* Source data:
^^^^^^^^^^^^^^^^

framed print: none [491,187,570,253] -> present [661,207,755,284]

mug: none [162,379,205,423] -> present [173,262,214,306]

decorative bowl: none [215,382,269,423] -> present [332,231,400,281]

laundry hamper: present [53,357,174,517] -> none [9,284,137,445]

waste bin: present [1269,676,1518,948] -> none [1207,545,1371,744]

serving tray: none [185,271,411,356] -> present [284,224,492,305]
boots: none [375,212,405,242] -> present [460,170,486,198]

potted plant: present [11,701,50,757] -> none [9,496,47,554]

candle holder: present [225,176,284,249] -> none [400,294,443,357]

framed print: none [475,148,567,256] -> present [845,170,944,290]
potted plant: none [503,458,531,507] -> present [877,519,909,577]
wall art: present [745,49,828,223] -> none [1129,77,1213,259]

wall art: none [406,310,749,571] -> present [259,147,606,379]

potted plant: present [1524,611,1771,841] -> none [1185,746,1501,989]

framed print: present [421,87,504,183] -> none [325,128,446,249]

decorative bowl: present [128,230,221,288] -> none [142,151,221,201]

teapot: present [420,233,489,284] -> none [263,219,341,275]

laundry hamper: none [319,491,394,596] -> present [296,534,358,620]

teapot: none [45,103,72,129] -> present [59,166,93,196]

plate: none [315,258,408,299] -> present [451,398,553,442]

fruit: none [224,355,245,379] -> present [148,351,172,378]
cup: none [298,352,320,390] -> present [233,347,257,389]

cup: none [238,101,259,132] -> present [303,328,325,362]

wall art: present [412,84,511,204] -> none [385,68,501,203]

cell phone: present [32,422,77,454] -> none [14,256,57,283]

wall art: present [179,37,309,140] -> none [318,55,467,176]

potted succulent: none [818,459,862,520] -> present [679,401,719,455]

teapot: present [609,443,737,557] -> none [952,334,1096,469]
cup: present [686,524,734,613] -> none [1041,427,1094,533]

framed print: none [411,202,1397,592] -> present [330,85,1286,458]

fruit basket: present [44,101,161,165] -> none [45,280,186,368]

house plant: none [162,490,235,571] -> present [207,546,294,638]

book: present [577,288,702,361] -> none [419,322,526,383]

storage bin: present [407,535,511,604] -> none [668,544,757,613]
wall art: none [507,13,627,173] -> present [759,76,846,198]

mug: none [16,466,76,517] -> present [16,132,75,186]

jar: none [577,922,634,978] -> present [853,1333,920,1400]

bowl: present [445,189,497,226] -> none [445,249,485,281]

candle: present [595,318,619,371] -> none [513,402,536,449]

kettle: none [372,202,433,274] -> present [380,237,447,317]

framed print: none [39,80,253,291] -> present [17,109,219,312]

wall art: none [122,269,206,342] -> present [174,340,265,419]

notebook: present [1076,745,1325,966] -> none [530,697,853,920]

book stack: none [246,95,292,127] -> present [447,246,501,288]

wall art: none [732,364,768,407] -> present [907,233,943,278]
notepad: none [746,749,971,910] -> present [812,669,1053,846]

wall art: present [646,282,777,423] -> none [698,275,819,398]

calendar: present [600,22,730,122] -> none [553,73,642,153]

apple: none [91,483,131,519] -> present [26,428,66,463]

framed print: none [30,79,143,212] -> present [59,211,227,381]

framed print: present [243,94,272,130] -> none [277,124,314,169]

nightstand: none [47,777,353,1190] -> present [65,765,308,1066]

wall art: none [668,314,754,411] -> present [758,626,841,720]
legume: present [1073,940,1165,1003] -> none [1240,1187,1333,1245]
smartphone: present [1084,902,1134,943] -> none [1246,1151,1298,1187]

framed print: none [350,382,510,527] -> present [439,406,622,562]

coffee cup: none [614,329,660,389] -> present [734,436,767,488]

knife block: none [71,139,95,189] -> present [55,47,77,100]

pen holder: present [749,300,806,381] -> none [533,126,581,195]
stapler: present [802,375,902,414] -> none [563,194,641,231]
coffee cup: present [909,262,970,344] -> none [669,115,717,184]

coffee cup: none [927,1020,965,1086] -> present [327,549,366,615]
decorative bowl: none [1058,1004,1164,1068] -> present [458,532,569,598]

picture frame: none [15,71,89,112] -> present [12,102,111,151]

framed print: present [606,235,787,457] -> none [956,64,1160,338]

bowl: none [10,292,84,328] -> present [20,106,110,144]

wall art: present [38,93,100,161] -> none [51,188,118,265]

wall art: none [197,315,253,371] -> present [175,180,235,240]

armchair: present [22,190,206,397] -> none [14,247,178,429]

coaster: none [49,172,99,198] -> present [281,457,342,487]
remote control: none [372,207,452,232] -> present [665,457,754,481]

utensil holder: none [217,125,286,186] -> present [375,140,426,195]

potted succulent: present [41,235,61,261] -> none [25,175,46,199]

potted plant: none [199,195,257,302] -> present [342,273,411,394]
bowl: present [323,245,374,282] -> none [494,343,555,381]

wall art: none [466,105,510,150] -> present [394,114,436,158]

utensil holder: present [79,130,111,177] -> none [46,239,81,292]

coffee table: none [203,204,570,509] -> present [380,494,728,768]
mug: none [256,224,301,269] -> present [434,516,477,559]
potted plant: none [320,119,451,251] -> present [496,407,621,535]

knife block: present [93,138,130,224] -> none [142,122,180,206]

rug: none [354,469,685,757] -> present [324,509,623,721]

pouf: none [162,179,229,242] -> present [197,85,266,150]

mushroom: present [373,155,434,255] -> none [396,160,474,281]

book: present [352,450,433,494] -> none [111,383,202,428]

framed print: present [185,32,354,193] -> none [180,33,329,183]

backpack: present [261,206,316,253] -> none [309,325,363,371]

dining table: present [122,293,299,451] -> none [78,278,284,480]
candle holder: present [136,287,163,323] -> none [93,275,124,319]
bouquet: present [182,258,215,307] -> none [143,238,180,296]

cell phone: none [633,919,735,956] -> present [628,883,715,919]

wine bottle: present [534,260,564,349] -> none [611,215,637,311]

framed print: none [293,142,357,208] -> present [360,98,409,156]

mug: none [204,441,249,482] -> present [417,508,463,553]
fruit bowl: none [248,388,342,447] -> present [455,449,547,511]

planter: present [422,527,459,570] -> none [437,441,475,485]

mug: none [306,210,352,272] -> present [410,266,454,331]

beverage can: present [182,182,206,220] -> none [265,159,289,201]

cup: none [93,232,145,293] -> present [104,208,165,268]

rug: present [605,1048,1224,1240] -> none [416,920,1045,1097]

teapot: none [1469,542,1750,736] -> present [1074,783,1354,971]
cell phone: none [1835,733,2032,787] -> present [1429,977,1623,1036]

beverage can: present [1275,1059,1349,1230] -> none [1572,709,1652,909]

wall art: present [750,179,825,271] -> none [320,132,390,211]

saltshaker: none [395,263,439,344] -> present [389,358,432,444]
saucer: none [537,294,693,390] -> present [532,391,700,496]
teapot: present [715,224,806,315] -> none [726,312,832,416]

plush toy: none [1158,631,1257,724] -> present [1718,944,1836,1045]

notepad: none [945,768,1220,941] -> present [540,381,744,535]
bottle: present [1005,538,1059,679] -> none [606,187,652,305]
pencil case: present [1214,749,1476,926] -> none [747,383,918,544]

^^^^^^^^^^^^^^^^

Your answer must be the complete listing, repeated exactly.

* Answer to this task:
framed print: none [491,187,570,253] -> present [661,207,755,284]

mug: none [162,379,205,423] -> present [173,262,214,306]

decorative bowl: none [215,382,269,423] -> present [332,231,400,281]

laundry hamper: present [53,357,174,517] -> none [9,284,137,445]

waste bin: present [1269,676,1518,948] -> none [1207,545,1371,744]

serving tray: none [185,271,411,356] -> present [284,224,492,305]
boots: none [375,212,405,242] -> present [460,170,486,198]

potted plant: present [11,701,50,757] -> none [9,496,47,554]

candle holder: present [225,176,284,249] -> none [400,294,443,357]

framed print: none [475,148,567,256] -> present [845,170,944,290]
potted plant: none [503,458,531,507] -> present [877,519,909,577]
wall art: present [745,49,828,223] -> none [1129,77,1213,259]

wall art: none [406,310,749,571] -> present [259,147,606,379]

potted plant: present [1524,611,1771,841] -> none [1185,746,1501,989]

framed print: present [421,87,504,183] -> none [325,128,446,249]

decorative bowl: present [128,230,221,288] -> none [142,151,221,201]

teapot: present [420,233,489,284] -> none [263,219,341,275]

laundry hamper: none [319,491,394,596] -> present [296,534,358,620]

teapot: none [45,103,72,129] -> present [59,166,93,196]

plate: none [315,258,408,299] -> present [451,398,553,442]

fruit: none [224,355,245,379] -> present [148,351,172,378]
cup: none [298,352,320,390] -> present [233,347,257,389]

cup: none [238,101,259,132] -> present [303,328,325,362]

wall art: present [412,84,511,204] -> none [385,68,501,203]

cell phone: present [32,422,77,454] -> none [14,256,57,283]

wall art: present [179,37,309,140] -> none [318,55,467,176]

potted succulent: none [818,459,862,520] -> present [679,401,719,455]

teapot: present [609,443,737,557] -> none [952,334,1096,469]
cup: present [686,524,734,613] -> none [1041,427,1094,533]

framed print: none [411,202,1397,592] -> present [330,85,1286,458]

fruit basket: present [44,101,161,165] -> none [45,280,186,368]

house plant: none [162,490,235,571] -> present [207,546,294,638]

book: present [577,288,702,361] -> none [419,322,526,383]

storage bin: present [407,535,511,604] -> none [668,544,757,613]
wall art: none [507,13,627,173] -> present [759,76,846,198]

mug: none [16,466,76,517] -> present [16,132,75,186]

jar: none [577,922,634,978] -> present [853,1333,920,1400]

bowl: present [445,189,497,226] -> none [445,249,485,281]

candle: present [595,318,619,371] -> none [513,402,536,449]

kettle: none [372,202,433,274] -> present [380,237,447,317]

framed print: none [39,80,253,291] -> present [17,109,219,312]

wall art: none [122,269,206,342] -> present [174,340,265,419]

notebook: present [1076,745,1325,966] -> none [530,697,853,920]

book stack: none [246,95,292,127] -> present [447,246,501,288]

wall art: none [732,364,768,407] -> present [907,233,943,278]
notepad: none [746,749,971,910] -> present [812,669,1053,846]

wall art: present [646,282,777,423] -> none [698,275,819,398]

calendar: present [600,22,730,122] -> none [553,73,642,153]

apple: none [91,483,131,519] -> present [26,428,66,463]

framed print: none [30,79,143,212] -> present [59,211,227,381]

framed print: present [243,94,272,130] -> none [277,124,314,169]

nightstand: none [47,777,353,1190] -> present [65,765,308,1066]

wall art: none [668,314,754,411] -> present [758,626,841,720]
legume: present [1073,940,1165,1003] -> none [1240,1187,1333,1245]
smartphone: present [1084,902,1134,943] -> none [1246,1151,1298,1187]

framed print: none [350,382,510,527] -> present [439,406,622,562]

coffee cup: none [614,329,660,389] -> present [734,436,767,488]

knife block: none [71,139,95,189] -> present [55,47,77,100]

pen holder: present [749,300,806,381] -> none [533,126,581,195]
stapler: present [802,375,902,414] -> none [563,194,641,231]
coffee cup: present [909,262,970,344] -> none [669,115,717,184]

coffee cup: none [927,1020,965,1086] -> present [327,549,366,615]
decorative bowl: none [1058,1004,1164,1068] -> present [458,532,569,598]

picture frame: none [15,71,89,112] -> present [12,102,111,151]

framed print: present [606,235,787,457] -> none [956,64,1160,338]

bowl: none [10,292,84,328] -> present [20,106,110,144]

wall art: present [38,93,100,161] -> none [51,188,118,265]

wall art: none [197,315,253,371] -> present [175,180,235,240]

armchair: present [22,190,206,397] -> none [14,247,178,429]

coaster: none [49,172,99,198] -> present [281,457,342,487]
remote control: none [372,207,452,232] -> present [665,457,754,481]

utensil holder: none [217,125,286,186] -> present [375,140,426,195]

potted succulent: present [41,235,61,261] -> none [25,175,46,199]

potted plant: none [199,195,257,302] -> present [342,273,411,394]
bowl: present [323,245,374,282] -> none [494,343,555,381]

wall art: none [466,105,510,150] -> present [394,114,436,158]

utensil holder: present [79,130,111,177] -> none [46,239,81,292]

coffee table: none [203,204,570,509] -> present [380,494,728,768]
mug: none [256,224,301,269] -> present [434,516,477,559]
potted plant: none [320,119,451,251] -> present [496,407,621,535]

knife block: present [93,138,130,224] -> none [142,122,180,206]

rug: none [354,469,685,757] -> present [324,509,623,721]

pouf: none [162,179,229,242] -> present [197,85,266,150]

mushroom: present [373,155,434,255] -> none [396,160,474,281]

book: present [352,450,433,494] -> none [111,383,202,428]

framed print: present [185,32,354,193] -> none [180,33,329,183]

backpack: present [261,206,316,253] -> none [309,325,363,371]

dining table: present [122,293,299,451] -> none [78,278,284,480]
candle holder: present [136,287,163,323] -> none [93,275,124,319]
bouquet: present [182,258,215,307] -> none [143,238,180,296]

cell phone: none [633,919,735,956] -> present [628,883,715,919]

wine bottle: present [534,260,564,349] -> none [611,215,637,311]

framed print: none [293,142,357,208] -> present [360,98,409,156]

mug: none [204,441,249,482] -> present [417,508,463,553]
fruit bowl: none [248,388,342,447] -> present [455,449,547,511]

planter: present [422,527,459,570] -> none [437,441,475,485]

mug: none [306,210,352,272] -> present [410,266,454,331]

beverage can: present [182,182,206,220] -> none [265,159,289,201]

cup: none [93,232,145,293] -> present [104,208,165,268]

rug: present [605,1048,1224,1240] -> none [416,920,1045,1097]

teapot: none [1469,542,1750,736] -> present [1074,783,1354,971]
cell phone: none [1835,733,2032,787] -> present [1429,977,1623,1036]

beverage can: present [1275,1059,1349,1230] -> none [1572,709,1652,909]

wall art: present [750,179,825,271] -> none [320,132,390,211]

saltshaker: none [395,263,439,344] -> present [389,358,432,444]
saucer: none [537,294,693,390] -> present [532,391,700,496]
teapot: present [715,224,806,315] -> none [726,312,832,416]

plush toy: none [1158,631,1257,724] -> present [1718,944,1836,1045]

notepad: none [945,768,1220,941] -> present [540,381,744,535]
bottle: present [1005,538,1059,679] -> none [606,187,652,305]
pencil case: present [1214,749,1476,926] -> none [747,383,918,544]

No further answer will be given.